Kamboja Memerintahkan Penghancuran Senjata Milik AS
Perdana Menteri Hun Sen pada hari Jumat memerintahkan militernya untuk mengumpulkan dan menghancurkan setiap senjata buatan AS yang ditemukan di Kamboja yang mengecam embargo senjata yang diberlakukan oleh Washington ketika seorang diplomat AS mengunjungi Phnom Penh untuk membicarakan masalah-masalah bilateral dan regional.
AS memberlakukan embargo pada penjualan senjata ke negara Asia Tenggara pada hari Rabu dengan alasan kekhawatiran tentang “pengaruh militer Cina yang semakin dalam” di negara itu.
Cina mendukung perbaikan pangkalan angkatan laut di Reap dekat pelabuhan Kamboja di Sihanoukville. The Wall Street Journal melaporkan pada 2019 bahwa sebuah perjanjian rahasia telah ditandatangani yang memberi Angkatan Laut Cina penggunaan pangkalan itu selama 30 tahun. Pemerintah Kamboja menyebut laporan itu sebagai "berita palsu."

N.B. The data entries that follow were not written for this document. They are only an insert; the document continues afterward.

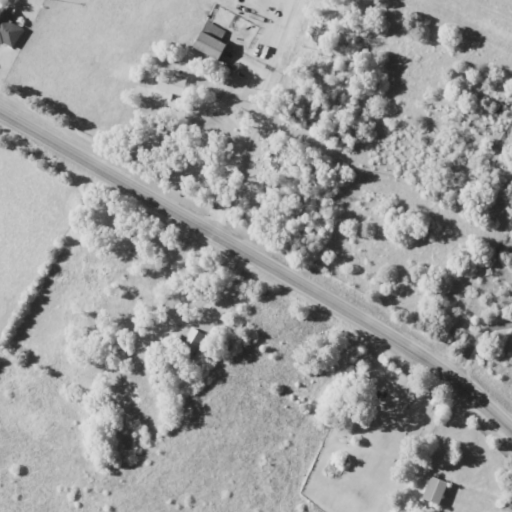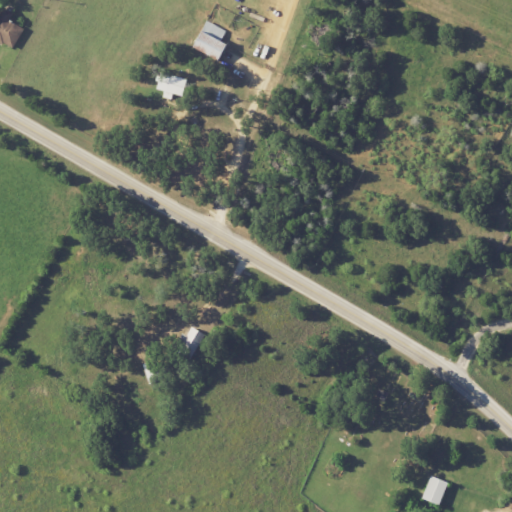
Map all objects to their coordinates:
building: (9, 30)
building: (211, 42)
building: (172, 84)
road: (249, 115)
road: (261, 261)
road: (474, 340)
road: (214, 362)
building: (152, 372)
park: (372, 442)
building: (436, 491)
road: (505, 507)
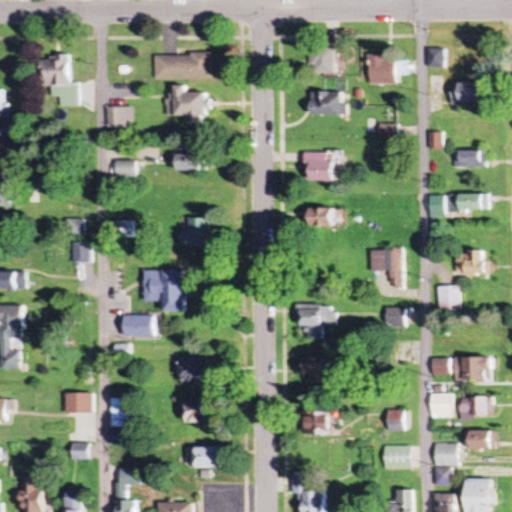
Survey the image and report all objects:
road: (256, 10)
building: (440, 59)
building: (325, 61)
building: (185, 67)
building: (386, 71)
building: (61, 80)
building: (469, 93)
building: (4, 104)
building: (330, 104)
building: (191, 105)
building: (117, 119)
building: (8, 129)
building: (389, 131)
building: (472, 159)
building: (195, 162)
building: (321, 167)
building: (129, 170)
building: (6, 189)
building: (461, 204)
building: (328, 218)
building: (79, 229)
building: (198, 234)
building: (83, 253)
road: (425, 255)
road: (102, 261)
road: (263, 261)
building: (474, 264)
building: (390, 266)
building: (13, 280)
building: (168, 290)
building: (450, 299)
building: (396, 318)
building: (316, 320)
building: (141, 327)
building: (11, 329)
building: (122, 353)
building: (442, 368)
building: (473, 370)
building: (195, 372)
building: (320, 372)
building: (79, 404)
building: (443, 407)
building: (478, 408)
building: (2, 410)
building: (198, 413)
building: (119, 421)
building: (396, 422)
building: (315, 424)
building: (483, 441)
building: (80, 453)
building: (447, 456)
building: (209, 458)
building: (398, 459)
building: (444, 477)
building: (127, 488)
building: (307, 494)
building: (30, 496)
building: (479, 496)
building: (72, 502)
building: (404, 502)
building: (447, 503)
building: (177, 507)
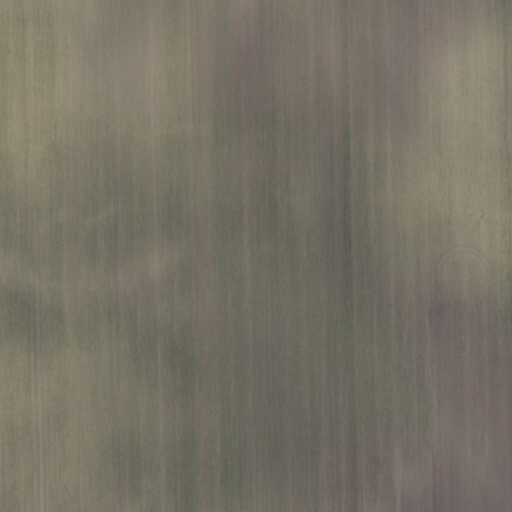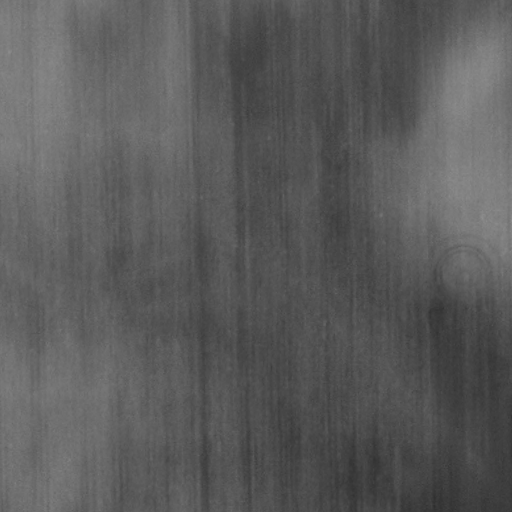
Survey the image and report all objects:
crop: (256, 256)
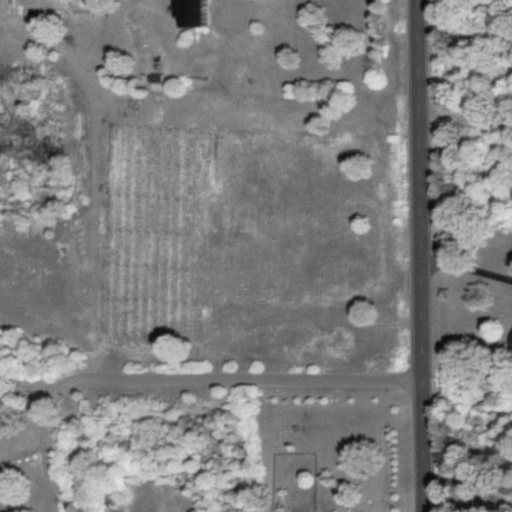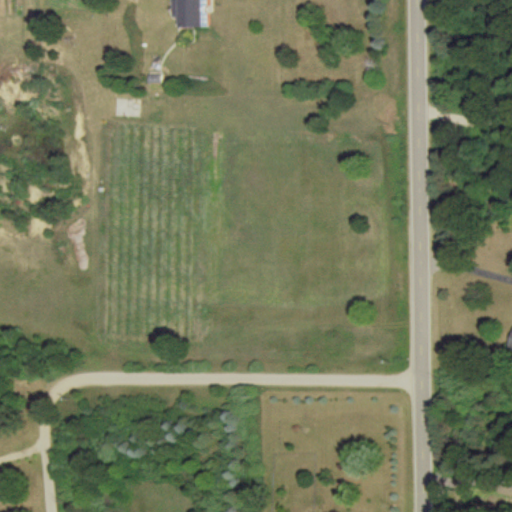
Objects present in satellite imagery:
building: (189, 12)
road: (180, 100)
road: (419, 255)
road: (466, 266)
building: (510, 342)
road: (173, 377)
road: (22, 443)
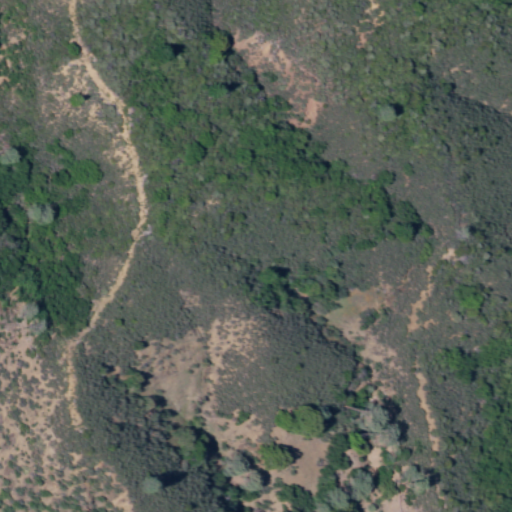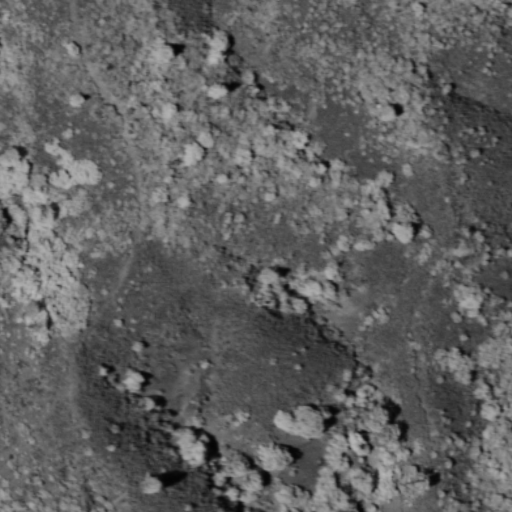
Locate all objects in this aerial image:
road: (453, 241)
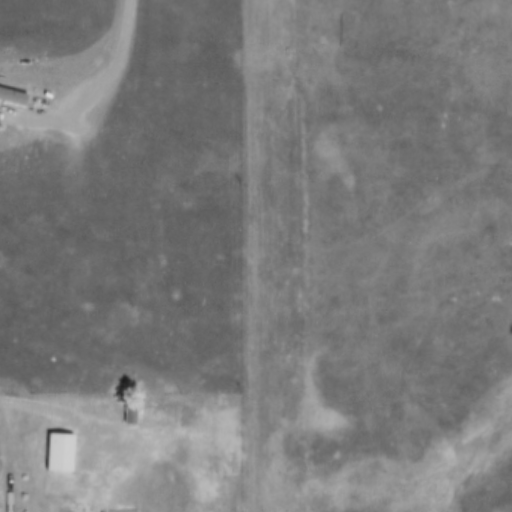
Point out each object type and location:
road: (108, 69)
building: (11, 96)
building: (153, 414)
road: (67, 416)
building: (59, 476)
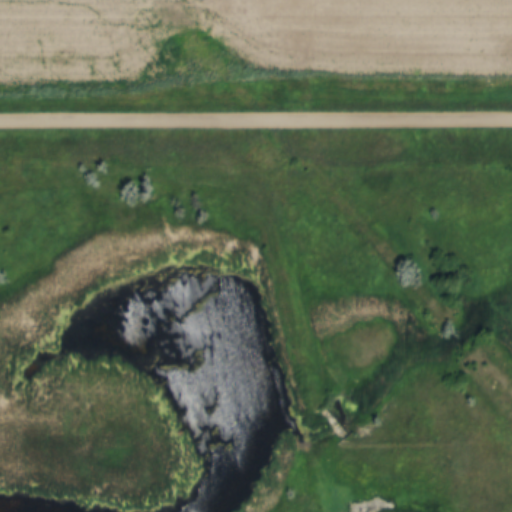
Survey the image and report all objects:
road: (256, 124)
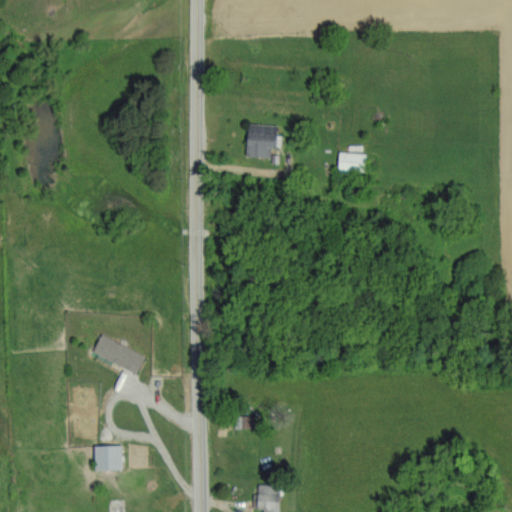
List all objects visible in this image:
building: (262, 138)
building: (353, 160)
road: (200, 256)
building: (120, 352)
building: (109, 457)
building: (269, 497)
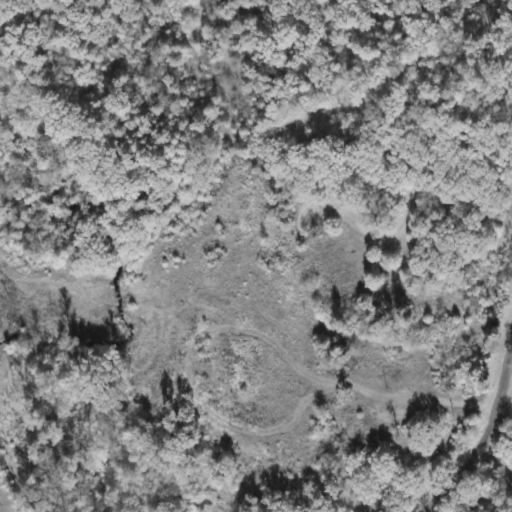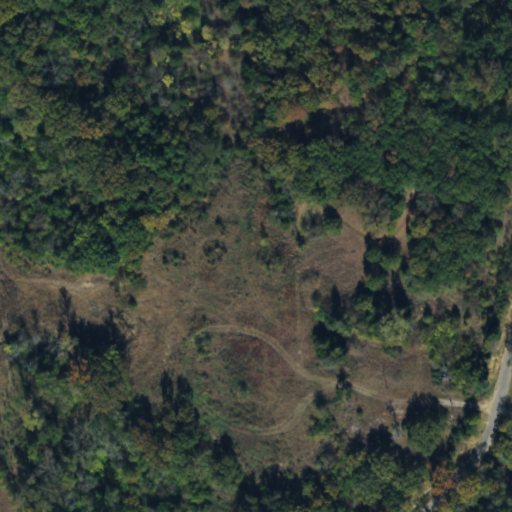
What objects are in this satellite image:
road: (503, 412)
road: (487, 437)
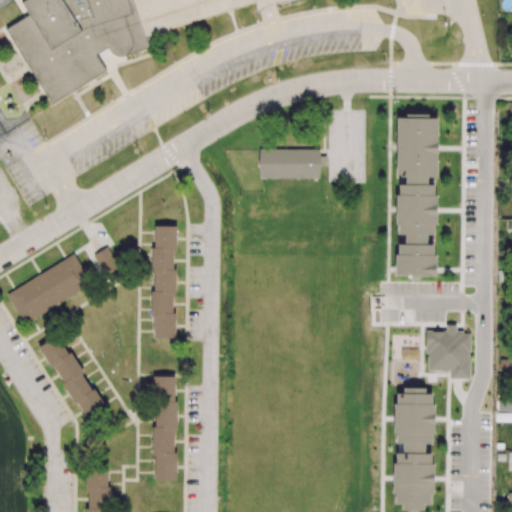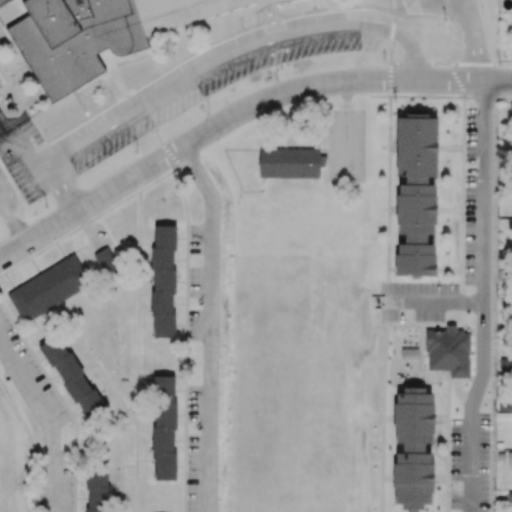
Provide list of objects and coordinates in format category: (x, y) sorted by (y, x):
road: (428, 2)
parking lot: (428, 6)
building: (98, 33)
road: (474, 42)
road: (236, 52)
parking lot: (227, 88)
road: (239, 114)
road: (347, 128)
parking lot: (345, 145)
parking lot: (24, 160)
road: (47, 164)
building: (289, 164)
building: (416, 195)
park: (10, 204)
road: (91, 250)
road: (484, 297)
road: (428, 302)
road: (78, 334)
road: (137, 351)
road: (105, 411)
building: (409, 447)
crop: (12, 459)
road: (137, 479)
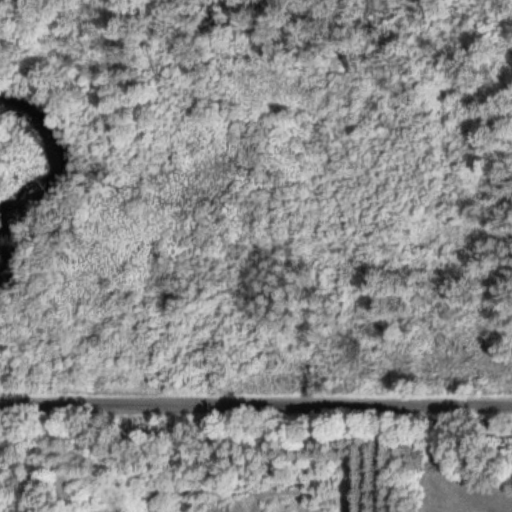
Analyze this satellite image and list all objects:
river: (47, 175)
road: (256, 399)
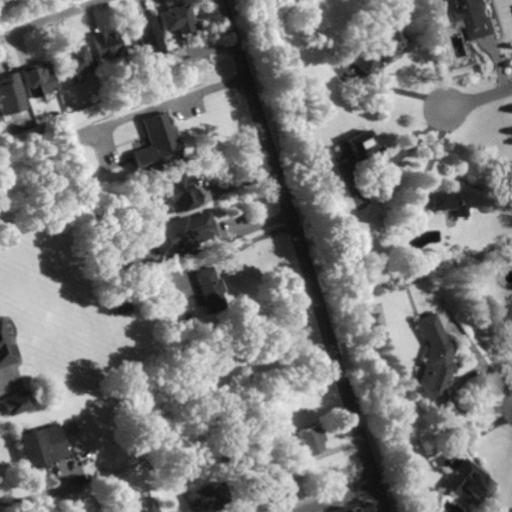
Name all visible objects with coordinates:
building: (478, 16)
building: (478, 17)
building: (176, 18)
road: (51, 19)
building: (177, 19)
building: (148, 33)
building: (151, 37)
building: (104, 43)
building: (107, 43)
building: (378, 47)
building: (371, 53)
building: (76, 57)
building: (76, 58)
building: (181, 58)
building: (35, 79)
building: (35, 79)
road: (192, 92)
building: (9, 93)
building: (9, 94)
road: (479, 98)
building: (155, 144)
building: (156, 146)
building: (357, 155)
building: (37, 175)
building: (175, 191)
building: (177, 192)
building: (22, 197)
building: (458, 197)
building: (460, 198)
building: (29, 210)
building: (123, 228)
building: (180, 232)
building: (181, 233)
building: (128, 241)
road: (248, 242)
road: (305, 255)
building: (207, 288)
building: (208, 290)
building: (118, 301)
building: (118, 304)
building: (511, 308)
building: (185, 315)
building: (6, 352)
building: (5, 353)
building: (435, 360)
building: (433, 361)
road: (7, 379)
building: (15, 402)
building: (16, 403)
building: (309, 439)
building: (309, 441)
building: (40, 445)
building: (41, 446)
building: (279, 479)
building: (281, 480)
building: (468, 480)
building: (469, 481)
building: (204, 496)
road: (339, 498)
building: (136, 505)
building: (206, 505)
building: (137, 506)
building: (344, 510)
building: (347, 510)
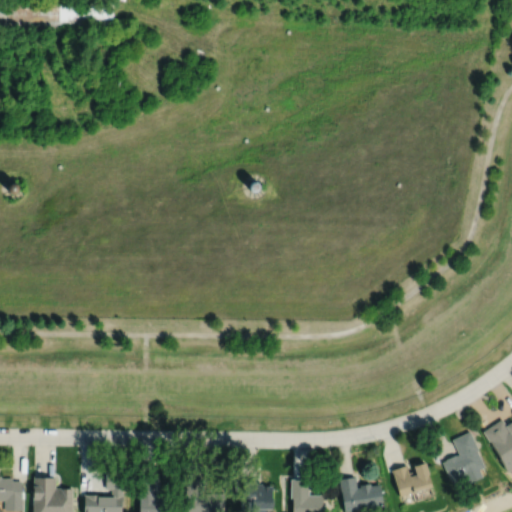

Menulis di halaman Facebook-nya pada hari Jumat, Hun Sen mengatakan bahwa senjata dan peralatan buatan AS “harus dikumpulkan untuk disimpan di gudang atau dihancurkan.”
Negara-negara yang telah menggunakan senjata AS di masa lalu yang "kebanyakan kalah perang," kata Hun Sen, mengutip contoh pemerintah Kamboja yang didukung AS dari Presiden Lon Nol yang digulingkan pada tahun 1975 oleh Khmer Merah, dan baru-baru ini di Afghanistan.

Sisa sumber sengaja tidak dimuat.